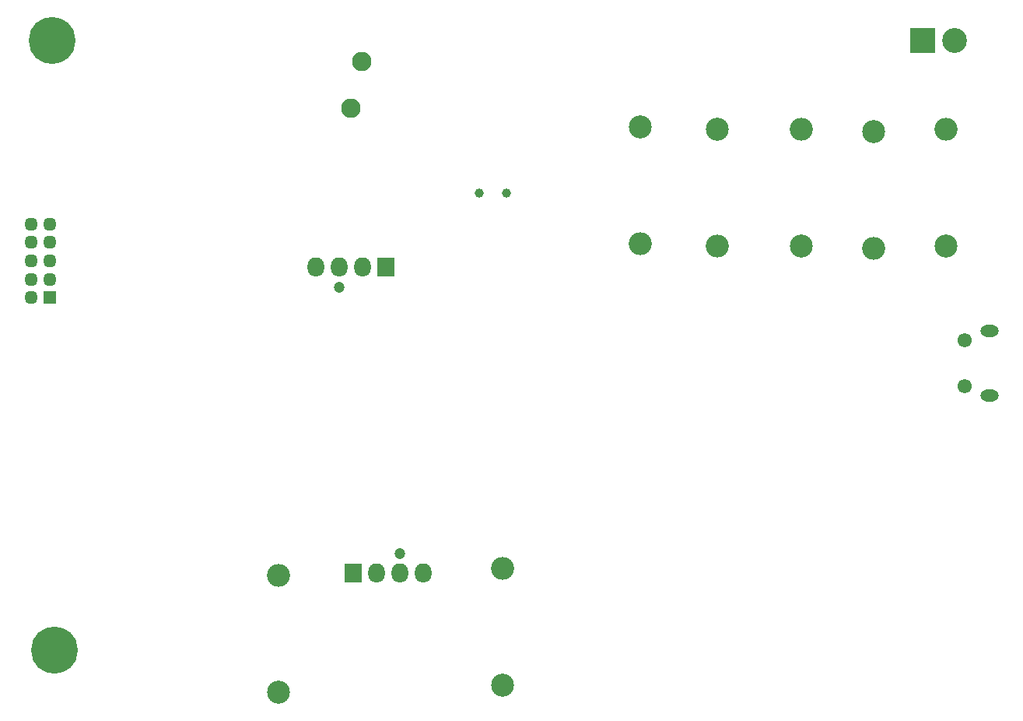
<source format=gbr>
%TF.GenerationSoftware,KiCad,Pcbnew,(5.1.6)-1*%
%TF.CreationDate,2021-02-28T15:35:06+06:00*%
%TF.ProjectId,STM32MCU + Buck Converter,53544d33-324d-4435-9520-2b204275636b,rev?*%
%TF.SameCoordinates,Original*%
%TF.FileFunction,Soldermask,Bot*%
%TF.FilePolarity,Negative*%
%FSLAX46Y46*%
G04 Gerber Fmt 4.6, Leading zero omitted, Abs format (unit mm)*
G04 Created by KiCad (PCBNEW (5.1.6)-1) date 2021-02-28 15:35:06*
%MOMM*%
%LPD*%
G01*
G04 APERTURE LIST*
%ADD10C,5.100000*%
%ADD11O,2.000000X1.300000*%
%ADD12C,1.550000*%
%ADD13C,2.700000*%
%ADD14R,2.700000X2.700000*%
%ADD15O,1.450000X1.450000*%
%ADD16R,1.450000X1.450000*%
%ADD17C,2.110000*%
%ADD18C,1.200000*%
%ADD19O,1.830000X2.130000*%
%ADD20R,1.830000X2.130000*%
%ADD21C,2.500000*%
%ADD22O,2.500000X2.500000*%
%ADD23C,1.000000*%
G04 APERTURE END LIST*
D10*
%TO.C,REF\u002A\u002A*%
X83312000Y-103886000D03*
%TD*%
%TO.C,REF\u002A\u002A*%
X83058000Y-37592000D03*
%TD*%
D11*
%TO.C,J5*%
X185133500Y-69144000D03*
X185133500Y-76144000D03*
D12*
X182433500Y-70144000D03*
X182433500Y-75144000D03*
%TD*%
D13*
%TO.C,J1*%
X181300000Y-37592000D03*
D14*
X177800000Y-37592000D03*
%TD*%
D15*
%TO.C,J2*%
X80804000Y-57532000D03*
X82804000Y-57532000D03*
X80804000Y-59532000D03*
X82804000Y-59532000D03*
X80804000Y-61532000D03*
X82804000Y-61532000D03*
X80804000Y-63532000D03*
X82804000Y-63532000D03*
X80804000Y-65532000D03*
D16*
X82804000Y-65532000D03*
%TD*%
D17*
%TO.C,F1*%
X115570000Y-44958000D03*
X116770000Y-39858000D03*
%TD*%
D18*
%TO.C,J3*%
X114300000Y-64390000D03*
D19*
X111760000Y-62230000D03*
X114300000Y-62230000D03*
X116840000Y-62230000D03*
D20*
X119380000Y-62230000D03*
%TD*%
%TO.C,J4*%
X115824000Y-95504000D03*
D19*
X118364000Y-95504000D03*
X120904000Y-95504000D03*
X123444000Y-95504000D03*
D18*
X120904000Y-93344000D03*
%TD*%
D21*
%TO.C,R1*%
X132080000Y-107696000D03*
D22*
X132080000Y-94996000D03*
%TD*%
%TO.C,R2*%
X107696000Y-95758000D03*
D21*
X107696000Y-108458000D03*
%TD*%
%TO.C,R3*%
X147066000Y-46990000D03*
D22*
X147066000Y-59690000D03*
%TD*%
%TO.C,R4*%
X180340000Y-47244000D03*
D21*
X180340000Y-59944000D03*
%TD*%
%TO.C,R5*%
X172466000Y-47498000D03*
D22*
X172466000Y-60198000D03*
%TD*%
D21*
%TO.C,R6*%
X164592000Y-59944000D03*
D22*
X164592000Y-47244000D03*
%TD*%
%TO.C,R7*%
X155448000Y-59944000D03*
D21*
X155448000Y-47244000D03*
%TD*%
D23*
%TO.C,SW1*%
X129564000Y-54178000D03*
X132564000Y-54178000D03*
%TD*%
M02*

</source>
---+---
** Task description **
Your answer should be one number, the count of lines in the records that contain the string "format".

** Finished exercise **
2